- **DATOS**:
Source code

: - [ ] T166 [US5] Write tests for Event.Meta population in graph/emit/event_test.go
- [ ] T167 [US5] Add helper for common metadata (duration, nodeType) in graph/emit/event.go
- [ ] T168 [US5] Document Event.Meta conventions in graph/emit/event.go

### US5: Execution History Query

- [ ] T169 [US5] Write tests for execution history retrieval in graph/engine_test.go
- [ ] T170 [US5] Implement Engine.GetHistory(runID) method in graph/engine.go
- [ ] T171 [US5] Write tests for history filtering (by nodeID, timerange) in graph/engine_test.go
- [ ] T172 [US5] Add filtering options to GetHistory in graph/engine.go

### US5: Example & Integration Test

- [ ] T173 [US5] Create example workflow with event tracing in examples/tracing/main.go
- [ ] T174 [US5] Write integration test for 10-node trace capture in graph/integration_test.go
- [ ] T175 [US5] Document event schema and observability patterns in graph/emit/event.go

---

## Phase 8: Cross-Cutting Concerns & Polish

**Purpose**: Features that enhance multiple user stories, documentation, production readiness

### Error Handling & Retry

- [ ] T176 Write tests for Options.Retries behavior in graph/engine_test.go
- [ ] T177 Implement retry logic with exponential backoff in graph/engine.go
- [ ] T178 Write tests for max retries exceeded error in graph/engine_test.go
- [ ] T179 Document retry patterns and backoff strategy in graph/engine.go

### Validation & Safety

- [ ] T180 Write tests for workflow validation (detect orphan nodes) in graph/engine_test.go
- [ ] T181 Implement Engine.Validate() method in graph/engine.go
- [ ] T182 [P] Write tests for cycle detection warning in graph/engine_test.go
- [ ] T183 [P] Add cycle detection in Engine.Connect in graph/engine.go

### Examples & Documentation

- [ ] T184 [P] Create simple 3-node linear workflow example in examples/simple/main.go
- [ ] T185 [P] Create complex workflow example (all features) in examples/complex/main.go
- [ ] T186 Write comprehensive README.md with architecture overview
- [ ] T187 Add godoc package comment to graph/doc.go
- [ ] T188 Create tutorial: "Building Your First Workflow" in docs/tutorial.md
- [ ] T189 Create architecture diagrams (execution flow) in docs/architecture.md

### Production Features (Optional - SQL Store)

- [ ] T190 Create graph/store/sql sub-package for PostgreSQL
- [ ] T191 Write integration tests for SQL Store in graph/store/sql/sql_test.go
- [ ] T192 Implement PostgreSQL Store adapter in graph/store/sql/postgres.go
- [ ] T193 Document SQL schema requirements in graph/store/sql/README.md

- **INSTRUCCIONES**:
Repite sin ningún cambio, línea por línea, el código fuente de todos los ítems de arriba.

- **SOLUCIÓN DEL EJERCICIO**:
Source code

: - [ ] T166 [US5] Write tests for Event.Meta population in graph/emit/event_test.go
- [ ] T167 [US5] Add helper for common metadata (duration, nodeType) in graph/emit/event.go
- [ ] T168 [US5] Document Event.Meta conventions in graph/emit/event.go

### US5: Execution History Query

- [ ] T169 [US5] Write tests for execution history retrieval in graph/engine_test.go
- [ ] T170 [US5] Implement Engine.GetHistory(runID) method in graph/engine.go
- [ ] T171 [US5] Write tests for history filtering (by nodeID, timerange) in graph/engine_test.go
- [ ] T172 [US5] Add filtering options to GetHistory in graph/engine.go

### US5: Example & Integration Test

- [ ] T173 [US5] Create example workflow with event tracing in examples/tracing/main.go
- [ ] T174 [US5] Write integration test for 10-node trace capture in graph/integration_test.go
- [ ] T175 [US5] Document event schema and observability patterns in graph/emit/event.go

---

## Phase 8: Cross-Cutting Concerns & Polish

**Purpose**: Features that enhance multiple user stories, documentation, production readiness

### Error Handling & Retry

- [ ] T176 Write tests for Options.Retries behavior in graph/engine_test.go
- [ ] T177 Implement retry logic with exponential backoff in graph/engine.go
- [ ] T178 Write tests for max retries exceeded error in graph/engine_test.go
- [ ] T179 Document retry patterns and backoff strategy in graph/engine.go

### Validation & Safety

- [ ] T180 Write tests for workflow validation (detect orphan nodes) in graph/engine_test.go
- [ ] T181 Implement Engine.Validate() method in graph/engine.go
- [ ] T182 [P] Write tests for cycle detection warning in graph/engine_test.go
- [ ] T183 [P] Add cycle detection in Engine.Connect in graph/engine.go

### Examples & Documentation

- [ ] T184 [P] Create simple 3-node linear workflow example in examples/simple/main.go
- [ ] T185 [P] Create complex workflow example (all features) in examples/complex/main.go
- [ ] T186 Write comprehensive README.md with architecture overview
- [ ] T187 Add godoc package comment to graph/doc.go
- [ ] T188 Create tutorial: "Building Your First Workflow" in docs/tutorial.md
- [ ] T189 Create architecture diagrams (execution flow) in docs/architecture.md

### Production Features (Optional - SQL Store)

- [ ] T190 Create graph/store/sql sub-package for PostgreSQL
- [ ] T191 Write integration tests for SQL Store in graph/store/sql/sql_test.go
- [ ] T192 Implement PostgreSQL Store adapter in graph/store/sql/postgres.go
- [ ] T193 Document SQL schema requirements in graph/store/sql/README.md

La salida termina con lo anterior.